Look at the Hilbert space $l^2( \mathbb{Z}) $ and let $A$ be a translation invariant band operator. I.e. if $\{ e_n \}_{n \in \mathbb Z} $ is the standard basis for $l^2( \mathbb{Z}) $ then it holds that \begin{align*} \langle e_n, A e_m \rangle = 0 \end{align*} for $\vert n-m \vert \geq K$ for some $K$. And translation invariance gives \begin{align*} \langle e_n, A e_m \rangle = \langle e_{n+k}, A e_{m+k} \rangle \end{align*} for all $k \in \mathbb{Z}$.
The eigenvalue equation reads
\begin{align*} A \psi = \lambda \psi \end{align*}
for some function $\psi \in l^2 ( \mathbb{Z}) $.
Since $A$ is a band matrix we could extend this equation for functions $\phi: \mathbb{Z} \to \mathbb{C}$ which we do not require to be square-summable and ask for solutions to this equation.
Is it now true that $\lambda \in \sigma(A)$ if and only if there exists such a solution $\psi$ which is bounded by a polynomial? Maybe one needs to assume translation invariance.
Example: For the discrete Laplacian \begin{align*} \langle e_n, A e_m \rangle = -2 \delta_{n,m} + \delta_{n+1,m} + \delta_{n,m+1} \end{align*} we get solutions of the form $\psi(x) =e^{ipx}$ which are not square integrable, but are still solutions of the finite difference equation. Notice that one can truncate these to construct af Weyl-sequence and it seems that this could prove at least one direction of the question.
The issue is discussed in chapter 7.1 https://arxiv.org/pdf/0709.3707.pdf here for Hamiltonians $A$, but I am particularly interested in the non-normal case.

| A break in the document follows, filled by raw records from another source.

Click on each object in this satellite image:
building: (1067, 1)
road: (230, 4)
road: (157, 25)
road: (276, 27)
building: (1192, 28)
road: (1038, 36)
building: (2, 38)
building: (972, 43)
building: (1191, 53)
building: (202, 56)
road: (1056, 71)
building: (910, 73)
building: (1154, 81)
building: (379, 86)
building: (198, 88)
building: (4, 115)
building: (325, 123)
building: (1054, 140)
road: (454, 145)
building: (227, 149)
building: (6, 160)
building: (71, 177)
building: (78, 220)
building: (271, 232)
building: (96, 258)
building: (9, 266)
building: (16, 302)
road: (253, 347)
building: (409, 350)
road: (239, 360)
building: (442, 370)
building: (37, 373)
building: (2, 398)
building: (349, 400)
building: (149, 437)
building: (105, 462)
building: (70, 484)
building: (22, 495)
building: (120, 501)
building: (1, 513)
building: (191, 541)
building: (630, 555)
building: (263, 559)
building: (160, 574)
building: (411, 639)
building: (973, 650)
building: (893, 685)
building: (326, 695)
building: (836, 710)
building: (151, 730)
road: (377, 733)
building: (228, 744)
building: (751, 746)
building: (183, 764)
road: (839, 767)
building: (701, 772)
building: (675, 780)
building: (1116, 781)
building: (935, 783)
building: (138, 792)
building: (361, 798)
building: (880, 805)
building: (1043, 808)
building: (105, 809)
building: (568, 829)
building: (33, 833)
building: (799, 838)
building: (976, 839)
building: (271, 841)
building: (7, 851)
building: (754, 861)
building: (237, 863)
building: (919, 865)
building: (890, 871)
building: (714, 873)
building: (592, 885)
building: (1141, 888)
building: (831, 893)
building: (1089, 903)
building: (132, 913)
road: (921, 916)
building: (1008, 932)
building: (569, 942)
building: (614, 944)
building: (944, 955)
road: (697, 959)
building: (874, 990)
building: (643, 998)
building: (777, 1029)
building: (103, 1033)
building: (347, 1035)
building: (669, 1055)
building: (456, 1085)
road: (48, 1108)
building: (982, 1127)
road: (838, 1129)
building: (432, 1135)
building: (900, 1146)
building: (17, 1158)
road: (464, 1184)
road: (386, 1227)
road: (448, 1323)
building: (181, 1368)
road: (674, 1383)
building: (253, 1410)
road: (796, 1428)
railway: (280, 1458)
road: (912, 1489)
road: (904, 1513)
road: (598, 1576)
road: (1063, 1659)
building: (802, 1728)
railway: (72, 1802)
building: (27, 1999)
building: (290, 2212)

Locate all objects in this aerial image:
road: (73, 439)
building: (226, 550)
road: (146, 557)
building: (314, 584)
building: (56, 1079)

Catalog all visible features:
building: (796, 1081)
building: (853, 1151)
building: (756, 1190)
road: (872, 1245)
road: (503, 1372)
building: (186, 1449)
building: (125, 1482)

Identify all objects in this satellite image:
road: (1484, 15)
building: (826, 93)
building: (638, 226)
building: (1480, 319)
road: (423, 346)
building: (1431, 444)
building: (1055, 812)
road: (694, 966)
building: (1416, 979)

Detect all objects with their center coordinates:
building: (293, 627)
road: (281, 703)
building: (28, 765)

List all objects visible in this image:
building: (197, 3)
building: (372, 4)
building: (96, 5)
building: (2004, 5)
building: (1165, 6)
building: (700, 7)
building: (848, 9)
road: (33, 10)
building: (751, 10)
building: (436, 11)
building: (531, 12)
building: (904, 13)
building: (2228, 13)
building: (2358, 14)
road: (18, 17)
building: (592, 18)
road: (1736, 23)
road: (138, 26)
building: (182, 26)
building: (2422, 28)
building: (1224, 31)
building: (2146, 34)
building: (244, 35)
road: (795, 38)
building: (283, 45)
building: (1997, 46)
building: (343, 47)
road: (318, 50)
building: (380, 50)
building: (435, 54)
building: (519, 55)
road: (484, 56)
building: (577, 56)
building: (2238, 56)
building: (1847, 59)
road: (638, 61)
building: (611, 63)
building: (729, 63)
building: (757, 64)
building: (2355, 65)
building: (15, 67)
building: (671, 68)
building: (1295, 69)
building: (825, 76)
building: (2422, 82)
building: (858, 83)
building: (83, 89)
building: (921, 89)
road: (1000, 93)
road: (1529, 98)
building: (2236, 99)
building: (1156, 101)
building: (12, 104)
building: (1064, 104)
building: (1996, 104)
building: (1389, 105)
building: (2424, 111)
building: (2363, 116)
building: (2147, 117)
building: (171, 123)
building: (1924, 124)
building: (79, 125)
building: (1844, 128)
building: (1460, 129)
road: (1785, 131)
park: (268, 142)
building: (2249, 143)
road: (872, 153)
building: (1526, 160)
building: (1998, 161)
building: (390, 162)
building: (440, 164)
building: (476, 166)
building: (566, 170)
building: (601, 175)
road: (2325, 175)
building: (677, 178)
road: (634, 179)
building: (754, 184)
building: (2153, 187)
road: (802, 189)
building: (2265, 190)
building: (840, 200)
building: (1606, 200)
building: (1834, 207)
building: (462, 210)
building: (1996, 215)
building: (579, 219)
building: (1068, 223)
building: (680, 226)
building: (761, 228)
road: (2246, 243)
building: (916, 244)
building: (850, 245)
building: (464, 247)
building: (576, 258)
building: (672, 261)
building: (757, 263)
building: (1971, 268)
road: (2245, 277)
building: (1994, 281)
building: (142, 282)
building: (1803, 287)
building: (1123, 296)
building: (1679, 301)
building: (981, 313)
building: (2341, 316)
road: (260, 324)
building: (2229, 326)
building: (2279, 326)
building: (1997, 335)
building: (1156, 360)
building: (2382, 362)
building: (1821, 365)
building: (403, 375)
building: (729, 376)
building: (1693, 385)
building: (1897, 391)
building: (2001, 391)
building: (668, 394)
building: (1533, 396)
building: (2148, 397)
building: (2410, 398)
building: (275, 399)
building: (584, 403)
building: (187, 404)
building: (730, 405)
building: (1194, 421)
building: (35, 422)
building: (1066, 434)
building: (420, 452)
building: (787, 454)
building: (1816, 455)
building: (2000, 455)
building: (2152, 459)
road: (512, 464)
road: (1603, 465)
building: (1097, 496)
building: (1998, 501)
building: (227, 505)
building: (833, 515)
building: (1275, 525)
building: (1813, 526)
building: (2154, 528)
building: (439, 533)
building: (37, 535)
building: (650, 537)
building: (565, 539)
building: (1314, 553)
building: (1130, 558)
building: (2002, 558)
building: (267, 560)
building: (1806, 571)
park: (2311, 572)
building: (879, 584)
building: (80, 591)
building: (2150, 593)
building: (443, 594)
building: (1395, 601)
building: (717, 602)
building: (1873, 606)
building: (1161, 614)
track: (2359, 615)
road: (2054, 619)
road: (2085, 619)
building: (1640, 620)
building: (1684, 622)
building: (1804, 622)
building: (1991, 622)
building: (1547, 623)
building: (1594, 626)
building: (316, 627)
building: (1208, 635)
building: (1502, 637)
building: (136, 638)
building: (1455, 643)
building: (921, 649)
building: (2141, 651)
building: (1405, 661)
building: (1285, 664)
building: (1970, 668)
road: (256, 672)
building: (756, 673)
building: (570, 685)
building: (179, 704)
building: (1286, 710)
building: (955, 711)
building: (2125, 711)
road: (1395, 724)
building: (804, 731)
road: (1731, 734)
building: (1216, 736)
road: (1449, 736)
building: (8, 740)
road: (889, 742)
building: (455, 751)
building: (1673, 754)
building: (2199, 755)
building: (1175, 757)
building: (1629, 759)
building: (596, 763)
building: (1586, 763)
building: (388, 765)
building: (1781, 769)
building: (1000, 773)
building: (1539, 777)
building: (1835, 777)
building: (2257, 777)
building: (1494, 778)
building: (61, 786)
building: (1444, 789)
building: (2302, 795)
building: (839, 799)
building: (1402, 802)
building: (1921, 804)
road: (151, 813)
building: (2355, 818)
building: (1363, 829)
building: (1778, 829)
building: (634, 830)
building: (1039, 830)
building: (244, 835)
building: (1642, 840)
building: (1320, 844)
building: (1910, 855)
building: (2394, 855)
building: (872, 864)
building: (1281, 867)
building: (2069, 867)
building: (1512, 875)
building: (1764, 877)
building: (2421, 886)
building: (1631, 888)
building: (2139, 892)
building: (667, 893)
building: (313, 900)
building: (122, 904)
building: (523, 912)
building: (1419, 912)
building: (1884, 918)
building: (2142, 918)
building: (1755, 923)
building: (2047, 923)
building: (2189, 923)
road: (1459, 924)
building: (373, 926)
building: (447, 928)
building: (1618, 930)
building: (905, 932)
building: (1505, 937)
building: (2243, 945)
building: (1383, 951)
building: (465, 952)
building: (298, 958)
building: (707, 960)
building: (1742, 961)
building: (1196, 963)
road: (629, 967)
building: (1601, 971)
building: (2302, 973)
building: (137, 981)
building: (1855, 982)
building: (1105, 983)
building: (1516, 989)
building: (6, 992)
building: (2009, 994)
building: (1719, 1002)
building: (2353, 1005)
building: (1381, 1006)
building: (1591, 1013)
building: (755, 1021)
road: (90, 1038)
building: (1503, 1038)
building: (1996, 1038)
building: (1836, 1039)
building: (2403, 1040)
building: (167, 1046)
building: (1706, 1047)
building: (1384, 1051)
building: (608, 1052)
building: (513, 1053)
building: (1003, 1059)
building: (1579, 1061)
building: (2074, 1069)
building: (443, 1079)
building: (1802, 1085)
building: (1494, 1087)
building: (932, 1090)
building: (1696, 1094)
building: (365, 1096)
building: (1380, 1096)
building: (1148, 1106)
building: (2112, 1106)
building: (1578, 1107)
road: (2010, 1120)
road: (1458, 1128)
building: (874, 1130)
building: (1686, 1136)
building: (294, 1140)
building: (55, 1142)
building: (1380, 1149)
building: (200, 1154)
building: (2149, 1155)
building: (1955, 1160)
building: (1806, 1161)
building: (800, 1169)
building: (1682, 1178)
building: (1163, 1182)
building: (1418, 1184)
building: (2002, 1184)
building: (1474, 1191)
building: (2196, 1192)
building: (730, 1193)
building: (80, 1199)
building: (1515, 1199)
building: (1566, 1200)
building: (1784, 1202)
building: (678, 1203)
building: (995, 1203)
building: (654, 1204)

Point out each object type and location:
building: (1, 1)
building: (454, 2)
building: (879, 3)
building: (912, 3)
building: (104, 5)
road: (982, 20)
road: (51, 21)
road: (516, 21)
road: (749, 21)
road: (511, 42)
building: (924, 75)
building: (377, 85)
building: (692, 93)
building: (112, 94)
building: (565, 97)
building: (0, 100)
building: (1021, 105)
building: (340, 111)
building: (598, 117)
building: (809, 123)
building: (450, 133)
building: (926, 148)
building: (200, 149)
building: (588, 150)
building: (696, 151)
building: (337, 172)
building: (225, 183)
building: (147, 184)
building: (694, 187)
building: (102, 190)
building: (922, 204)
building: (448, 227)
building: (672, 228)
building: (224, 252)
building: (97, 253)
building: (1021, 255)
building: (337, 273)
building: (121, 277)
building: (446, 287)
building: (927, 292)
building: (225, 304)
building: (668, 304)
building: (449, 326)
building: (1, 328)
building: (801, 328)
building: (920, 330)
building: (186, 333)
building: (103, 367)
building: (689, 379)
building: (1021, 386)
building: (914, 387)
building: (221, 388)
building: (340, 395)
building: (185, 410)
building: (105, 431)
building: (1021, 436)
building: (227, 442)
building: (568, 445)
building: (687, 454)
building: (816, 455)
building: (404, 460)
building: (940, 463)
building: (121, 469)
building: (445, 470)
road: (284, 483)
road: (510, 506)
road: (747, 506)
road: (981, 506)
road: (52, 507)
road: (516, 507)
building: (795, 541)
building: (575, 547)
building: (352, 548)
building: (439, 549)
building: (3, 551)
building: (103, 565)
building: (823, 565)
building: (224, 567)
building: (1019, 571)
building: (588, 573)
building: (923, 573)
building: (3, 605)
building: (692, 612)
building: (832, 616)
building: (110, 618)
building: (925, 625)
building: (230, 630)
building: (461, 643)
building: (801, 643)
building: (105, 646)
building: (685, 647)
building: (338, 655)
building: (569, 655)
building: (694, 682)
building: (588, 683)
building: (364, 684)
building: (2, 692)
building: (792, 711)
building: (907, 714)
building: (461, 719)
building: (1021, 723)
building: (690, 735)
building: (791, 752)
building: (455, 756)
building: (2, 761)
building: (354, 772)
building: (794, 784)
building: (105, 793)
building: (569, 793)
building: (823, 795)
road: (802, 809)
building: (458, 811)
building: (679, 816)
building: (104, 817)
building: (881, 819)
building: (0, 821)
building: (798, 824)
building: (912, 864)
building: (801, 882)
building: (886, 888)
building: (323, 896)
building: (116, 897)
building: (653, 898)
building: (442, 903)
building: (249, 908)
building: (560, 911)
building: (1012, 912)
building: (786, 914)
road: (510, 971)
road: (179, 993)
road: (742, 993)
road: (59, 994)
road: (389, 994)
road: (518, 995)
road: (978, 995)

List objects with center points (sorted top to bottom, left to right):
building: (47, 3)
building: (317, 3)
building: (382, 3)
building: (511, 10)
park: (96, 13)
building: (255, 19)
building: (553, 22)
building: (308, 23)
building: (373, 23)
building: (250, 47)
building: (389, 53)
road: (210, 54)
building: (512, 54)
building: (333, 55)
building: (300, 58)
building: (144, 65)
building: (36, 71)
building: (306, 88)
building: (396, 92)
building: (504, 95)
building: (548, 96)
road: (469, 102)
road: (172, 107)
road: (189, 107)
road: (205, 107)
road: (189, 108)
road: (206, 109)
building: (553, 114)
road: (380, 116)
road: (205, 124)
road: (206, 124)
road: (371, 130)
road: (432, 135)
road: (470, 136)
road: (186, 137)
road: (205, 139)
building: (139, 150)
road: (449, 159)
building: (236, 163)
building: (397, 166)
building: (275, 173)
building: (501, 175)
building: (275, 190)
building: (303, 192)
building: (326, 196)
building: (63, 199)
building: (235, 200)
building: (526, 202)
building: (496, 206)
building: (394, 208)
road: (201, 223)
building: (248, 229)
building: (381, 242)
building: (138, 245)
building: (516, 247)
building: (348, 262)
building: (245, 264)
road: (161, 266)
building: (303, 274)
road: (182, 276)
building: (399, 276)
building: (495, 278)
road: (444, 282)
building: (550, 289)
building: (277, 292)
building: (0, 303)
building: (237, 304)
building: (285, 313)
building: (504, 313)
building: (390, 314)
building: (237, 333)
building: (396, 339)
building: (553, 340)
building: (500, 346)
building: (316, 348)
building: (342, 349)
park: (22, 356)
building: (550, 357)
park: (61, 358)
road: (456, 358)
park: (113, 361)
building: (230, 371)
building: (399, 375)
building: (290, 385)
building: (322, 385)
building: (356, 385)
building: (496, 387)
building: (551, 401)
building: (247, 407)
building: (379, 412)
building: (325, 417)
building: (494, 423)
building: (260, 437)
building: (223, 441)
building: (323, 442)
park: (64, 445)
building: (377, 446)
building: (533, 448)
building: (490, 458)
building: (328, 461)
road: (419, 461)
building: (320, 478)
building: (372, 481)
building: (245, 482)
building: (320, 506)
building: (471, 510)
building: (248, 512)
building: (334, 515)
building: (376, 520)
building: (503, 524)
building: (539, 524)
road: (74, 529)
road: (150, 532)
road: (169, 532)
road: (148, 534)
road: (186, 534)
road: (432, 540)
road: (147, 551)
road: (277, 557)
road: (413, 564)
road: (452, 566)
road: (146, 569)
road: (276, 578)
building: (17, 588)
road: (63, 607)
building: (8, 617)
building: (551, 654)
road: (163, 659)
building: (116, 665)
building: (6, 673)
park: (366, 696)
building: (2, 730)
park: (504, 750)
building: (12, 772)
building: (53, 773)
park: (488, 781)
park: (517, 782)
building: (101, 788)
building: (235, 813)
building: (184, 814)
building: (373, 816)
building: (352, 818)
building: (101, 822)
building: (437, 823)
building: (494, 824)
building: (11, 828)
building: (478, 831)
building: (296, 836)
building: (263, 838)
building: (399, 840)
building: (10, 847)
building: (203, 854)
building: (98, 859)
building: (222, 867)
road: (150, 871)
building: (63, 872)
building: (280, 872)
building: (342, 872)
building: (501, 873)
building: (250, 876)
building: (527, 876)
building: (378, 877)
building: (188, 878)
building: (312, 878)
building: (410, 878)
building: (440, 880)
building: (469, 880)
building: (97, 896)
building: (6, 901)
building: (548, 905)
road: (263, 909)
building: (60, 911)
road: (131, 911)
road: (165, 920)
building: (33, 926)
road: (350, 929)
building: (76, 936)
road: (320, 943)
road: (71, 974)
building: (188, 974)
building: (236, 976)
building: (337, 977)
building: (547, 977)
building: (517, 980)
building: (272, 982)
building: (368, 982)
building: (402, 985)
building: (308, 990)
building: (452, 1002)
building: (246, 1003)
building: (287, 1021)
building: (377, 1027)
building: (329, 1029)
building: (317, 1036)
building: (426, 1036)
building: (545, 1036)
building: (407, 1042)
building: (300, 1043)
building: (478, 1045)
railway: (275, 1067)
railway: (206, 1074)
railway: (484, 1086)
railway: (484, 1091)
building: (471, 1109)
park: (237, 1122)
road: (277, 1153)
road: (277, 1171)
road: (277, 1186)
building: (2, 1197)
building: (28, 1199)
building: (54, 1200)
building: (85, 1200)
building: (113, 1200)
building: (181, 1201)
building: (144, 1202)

EDIT: (Partially progress using translation invariance) By translation invariance the eigenvalue equation can be written as \begin{align*} \sum_{i = - K}^K a_i \psi_{i+n} = \lambda \psi_n \end{align*} which is just linear recursion. So one can find the solutions using the characteristic equation and then they are either constant or exponentially increasing/decreasing. How can we show that the exponentially increasing solutions do not correspond to elements in the spectrum of $A$? Edit2: In this case we can prove the result using Fourier Transformation, but what if the operator is not translation invariant, but translation invariant plus a compact pertubation?